The women of Saudi Arabia have achieved an important new freedom: finally they are allowed to drive a car. Until 24 June this year, they were legally prohibited from doing so. Now that the ban has been lifted, Saudi women can move more freely, which will likely improve their opportunities in the labor market. Only 22% of Saudi women are currently employed, compared to 77% of Saudi men. When comparing the proportion of working Saudi women with those of other Arab countries, it appears strikingly small. For instance, in the United Arab Emirates, 47% of women work. In Quatar, it is even 58%.
The economy suffered greatly from the driving ban. Firstly, women could not reach many employers, which made their employment often impossible. Secondly, men often stayed away from work to drive their wives. Under the ban, those who could afford it hired a driver, as women were also not allowed to use taxis on their own. However, this luxury exceeds many Saudi citizens’ budget. Thus, driving one’s wife was often a practical reason to stay away from work. Furthermore, since Saudi Arabia’s cities are very spacious, walking or cycling no real option. At the same time, the country’s public transport network is not yet well developed.
Currently, 32% of Saudi women who are looking for a job are unemployed, and Saudi Arabia’s youth unemployment rate is as high as 40%. Yet, Saudi women are on average better educated than men. Now that women are allowed to be in the driving seat themselves there are a number of new job opportunities. Companies have already discovered new possibilities: car rental companies are advertising training and employment for women and an insurance company has already trained some women as accident inspectors. Since the beginning of this year, Saudi women are also allowed to serve in the military, where the ability to drive facilitates employment considerably. In April 2018, the Ministry of Labor and Social Development further decided to privilege Saudi Arabian citizens in many retail areas of employment. These areas include, for example, watch shops, optician’s, electronics stores, bakeries and furniture shops. Additionally, the regulation applies to trade in car parts. As these trade sectors continue to have a high demand for personnel, women can furthermore be employed to visit customers or deliver goods.
In spite of these developments, there are also some obstacles. In principle, Saudi women and men are allowed to work together, but there are special requirements for common workplaces. They must provide separate washrooms and break rooms, as well as a safety system. Many of Saudi Arabia’s employers are not prepared to remodel their buildings, which have long been intended only for the employment of men.

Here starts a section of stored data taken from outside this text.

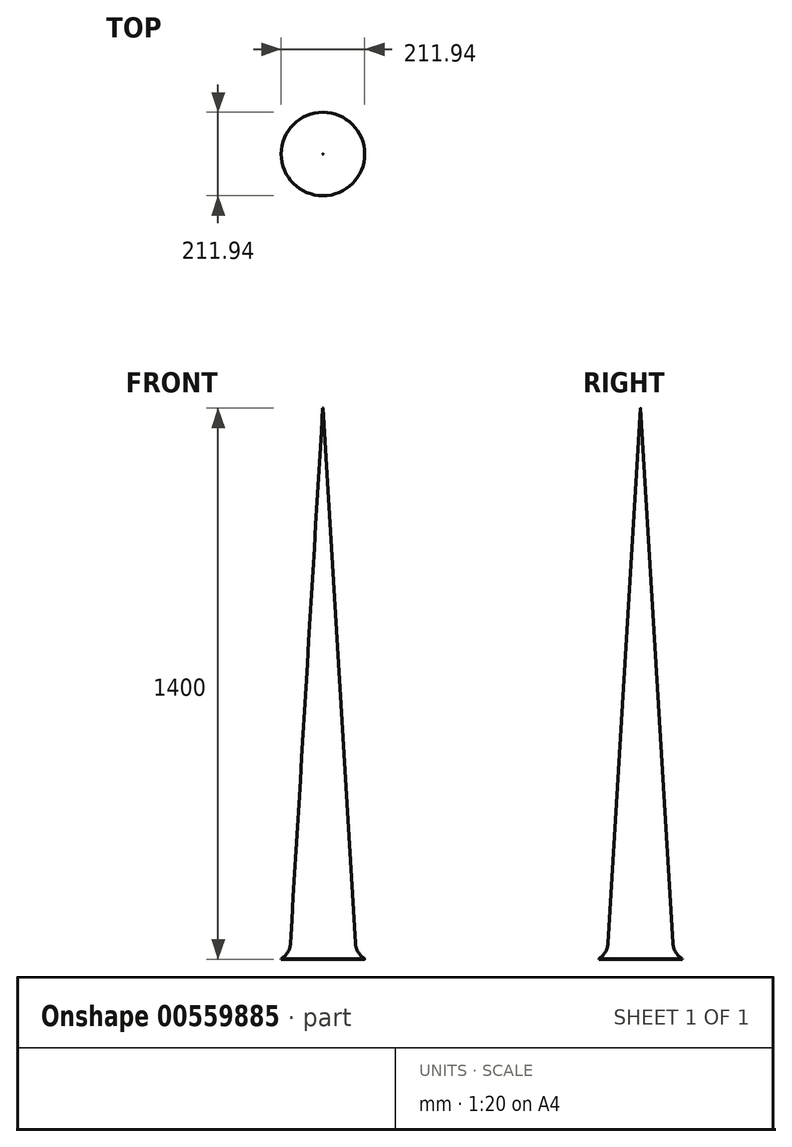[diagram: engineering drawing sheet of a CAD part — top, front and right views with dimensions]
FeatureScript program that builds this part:
annotation { "Feature Type Name" : "Feature", "Feature Type Description" : "" }
export const myFeature = defineFeature(function(context is Context, id is Id, definition is map)
    precondition{}
    {
        {
            var Q0;
            Q0=qCreatedBy(makeId("Top.planeOp"),FACE);
            var sketch = newSketch(context, id + "F0", { "sketchPlane" : qUnion([Q0])});
            skCircle(sketch, "E0", {"center": v(0, 0) * mm, "radius": 85 * mm});
            skSolve(sketch);
        }
        {
            var Q0;
            Q0=qCreatedBy(makeId("Top.planeOp"),FACE);
            cPlane(context, id + "F1", {"entities" : qUnion([Q0]), "cplaneType" : CPlaneType.OFFSET, "offset" : 1400 * mm, "width" : 150 * mm, "height" : 150 * mm});
        }
        {
            var Q0;
            Q0=qCreatedBy(id+"F1.planeOp",FACE);
            var sketch = newSketch(context, id + "F2", { "sketchPlane" : qUnion([Q0])});
            skCircle(sketch, "E1", {"center": v(0, 0) * mm, "radius": 0.5 * mm});
            skSolve(sketch);
        }
        {
            var Q0;
            Q0=makeQuery(id+"F0.imprint","IMPRINT",FACE,{"disambiguationData":[TD([[makeQuery(id+"F0.imprint","IMPRINT",EDGE,{"derivedFrom":sQuery(id+"F0.wireOp",EDGE,"E0")}),1.0]])]});
            var Q1;
            Q1=qSketchRegion(id+"F2",true);
            loft(context, id + "F3", {"sheetProfilesArray" : [{ "sheetProfileEntities" : qUnion([Q0]) }, { "sheetProfileEntities" : qUnion([Q1]) }]});
        }
        {
            var Q0;
            Q0=qCreatedBy(makeId("Top.planeOp"),FACE);
            var sketch = newSketch(context, id + "F4", { "sketchPlane" : qUnion([Q0])});
            skCircle(sketch, "E2", {"center": v(0, 0) * mm, "radius": 105.97 * mm});
            skSolve(sketch);
        }
        {
            var Q0;
            Q0=qSketchRegion(id+"F4",true);
            extrude(context, id + "F5", {"entities" : qUnion([Q0]), "operationType" : NewBodyOperationType.ADD, "depth" : 1 * mm, "offsetDistance" : 25 * mm});
        }
        {
            var Q0;
            Q0=makeQuery(id+"F5.boolean.opBoolean","INTERSECT",EDGE,{"derivedFrom":[makeQuery(id+"F3.opLoft","SWEPT_FACE",FACE,{"disambiguationData":[OSD([sQuery(id+"F0.wireOp",EDGE,"E0"),sQuery(id+"F2.wireOp",EDGE,"E1")])]}),makeQuery(id+"F5.opExtrude","CAP_FACE",FACE,{"disambiguationData":[OSD([sQuery(id+"F4.wireOp",EDGE,"E2")])],"isStart":false})]});
            fillet(context, id + "F6", {"entities" : qUnion([Q0]), "radius" : 50 * mm, "tangentPropagation" : true, "allowEdgeOverflow" : false});
        }
    });
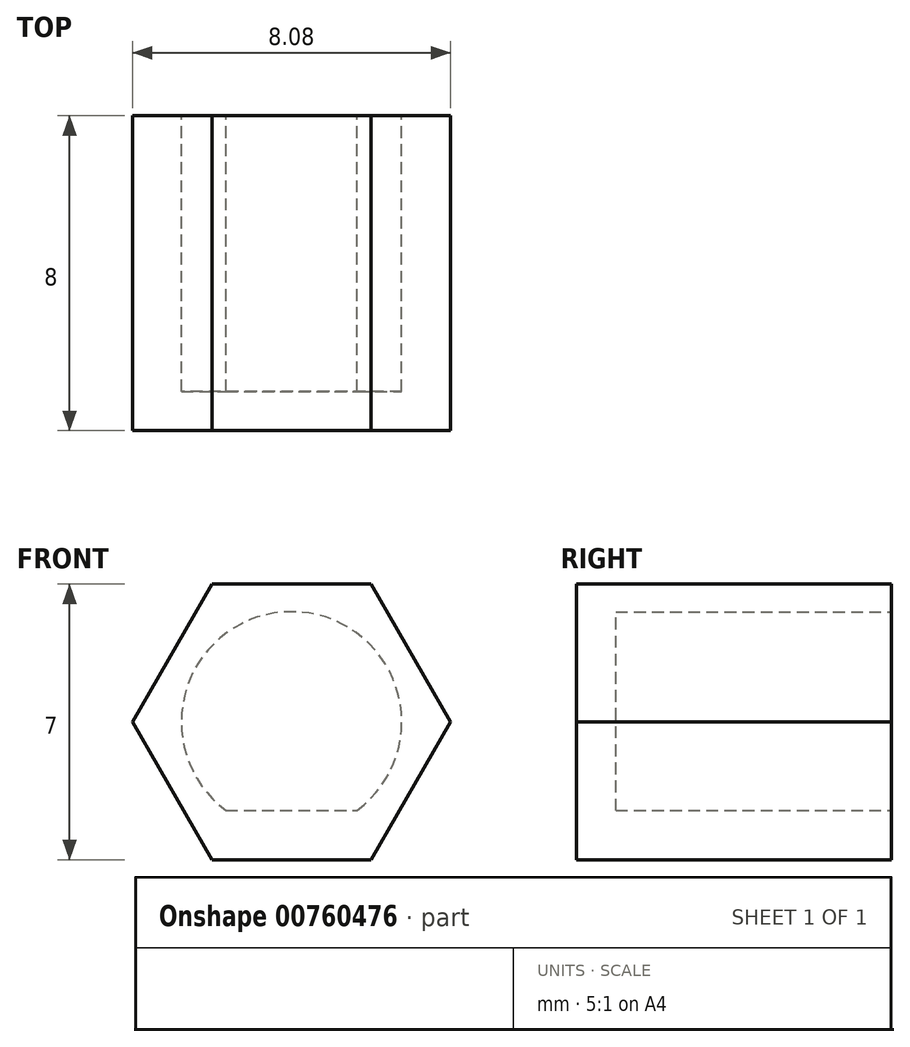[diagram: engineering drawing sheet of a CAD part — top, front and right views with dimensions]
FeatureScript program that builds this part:
annotation { "Feature Type Name" : "Feature", "Feature Type Description" : "" }
export const myFeature = defineFeature(function(context is Context, id is Id, definition is map)
    precondition{}
    {
        {
            var Q0;
            Q0=qCreatedBy(makeId("Front.planeOp"),FACE);
            var sketch = newSketch(context, id + "F0", { "sketchPlane" : qUnion([Q0])});
            skCircle(sketch, "E0", {"center": v(0, 0) * mm, "radius": 2.8 * mm});
            skCircle(sketch, "E1.cCircle", {"center": v(0, 0) * mm, "radius": 3.5 * mm, "construction": true});
            skLineSegment(sketch, "E1.0", {"start": v(-2.02, 3.5) * mm, "end": v(2.02, 3.5) * mm});
            skLineSegment(sketch, "E1.1", {"start": v(2.02, 3.5) * mm, "end": v(4.04, 0) * mm});
            skLineSegment(sketch, "E1.2", {"start": v(4.04, 0) * mm, "end": v(2.02, -3.5) * mm});
            skLineSegment(sketch, "E1.3", {"start": v(2.02, -3.5) * mm, "end": v(-2.02, -3.5) * mm});
            skLineSegment(sketch, "E1.4", {"start": v(-2.02, -3.5) * mm, "end": v(-4.04, 0) * mm});
            skLineSegment(sketch, "E1.5", {"start": v(-4.04, 0) * mm, "end": v(-2.02, 3.5) * mm});
            skPoint(sketch, "E1.0.midPoint", {"position": v(0, 3.5) * mm});
            skLineSegment(sketch, "E2", {"start": v(-1.67, -2.25) * mm, "end": v(1.67, -2.25) * mm});
            skSolve(sketch);
        }
        {
            var Q0;
            Q0=makeQuery(id+"F0.imprint","IMPRINT",FACE,{"disambiguationData":[TD([[makeQuery(id+"F0.imprint","IMPRINT",EDGE,{"derivedFrom":sQuery(id+"F0.wireOp",EDGE,"E1.0")}),-1.0]])]});
            var Q1;
            {var subQ0=sQuery(id+"F0.wireOp",EDGE,"E2");Q1=makeQuery(id+"F0.imprint","IMPRINT",FACE,{"disambiguationData":[TD([[makeQuery(id+"F0.imprint","IMPRINT",EDGE,{"derivedFrom":subQ0}),1.0]])]});}
            var Q2;
            {var subQ0=sQuery(id+"F0.wireOp",EDGE,"E2");Q2=makeQuery(id+"F0.imprint","IMPRINT",FACE,{"disambiguationData":[TD([[makeQuery(id+"F0.imprint","IMPRINT",EDGE,{"derivedFrom":subQ0}),-1.0]])]});}
            extrude(context, id + "F1", {"entities" : qUnion([Q0, Q1, Q2]), "depth" : 8 * mm, "offsetDistance" : 25 * mm});
        }
        {
            var Q0;
            {var subQ0=sQuery(id+"F0.wireOp",EDGE,"E2");Q0=makeQuery(id+"F0.imprint","IMPRINT",FACE,{"disambiguationData":[TD([[makeQuery(id+"F0.imprint","IMPRINT",EDGE,{"derivedFrom":subQ0}),1.0]])]});}
            extrude(context, id + "F2", {"entities" : qUnion([Q0]), "operationType" : NewBodyOperationType.REMOVE, "depth" : 7 * mm, "offsetDistance" : 25 * mm});
        }
    });
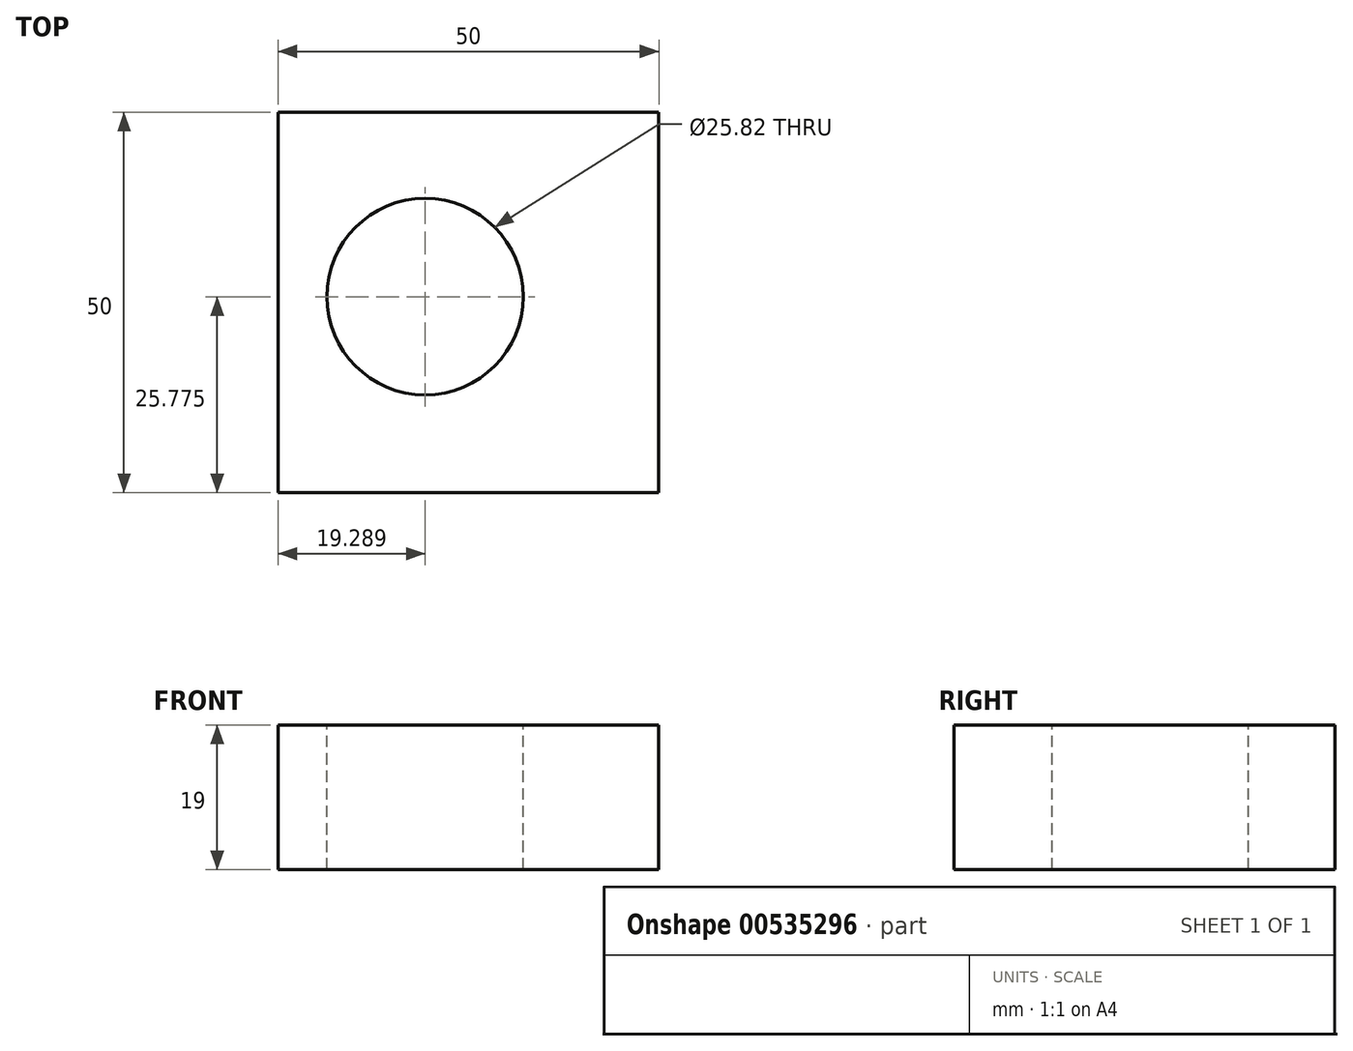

On statutory level, however, Saudi Arabia has in many ways cleared the path for a higher participation rate of women in the job market. In principle, a Saudi woman’s (male) legal guardian must consent to all her important decisions. The legal guardian is usually the woman’s father or husband, but in certain cases the son, too, can take up this position. In today’s Saudi Arabia, women can still not leave the country, be released from prison or get married on their own. Since last year, however, they no longer need approval to start a business, they can serve in the military, open bank accounts and apply for public services. These decisions are part of “Vision 2030,” a development program for the Saudi Arabian labor market. A large proportion of this plan includes interventions to increase the proportion of women in the labor market. Although it is no longer a legal requirement for a woman to have her guardian’s consent to work, it is often still demanded by the employer.
The fact that so few Saudi women work is increasingly becoming a problem for the country. Its economy is undergoing a major transformation, as it is booming. So far, increasing labor requirements have been satisfied by hiring foreign workers. That is, a large number of available jobs in Saudi Arabia are allocated to foreign citizens: only 5.6 million of the country’s 11.9 million employment positions are held by Saudis. At the same time, its economy is heavily dependent on the oil industry, which generates almost 45% of real GDP in Saudi Arabia. Overall, the labor market is very homogeneous, with 67% of Saudis working for the state.
The Ministry of Labor and Social Development has recognized that the Saudi labor market needs to be fundamentally transformed, as dependencies and untapped potential begin to adversely affect the economy. Saudi women’s potential has now been recognized, particularly their quality education. The lifting of the driving ban marks thus a first step towards the development of a new Saudi labor environment.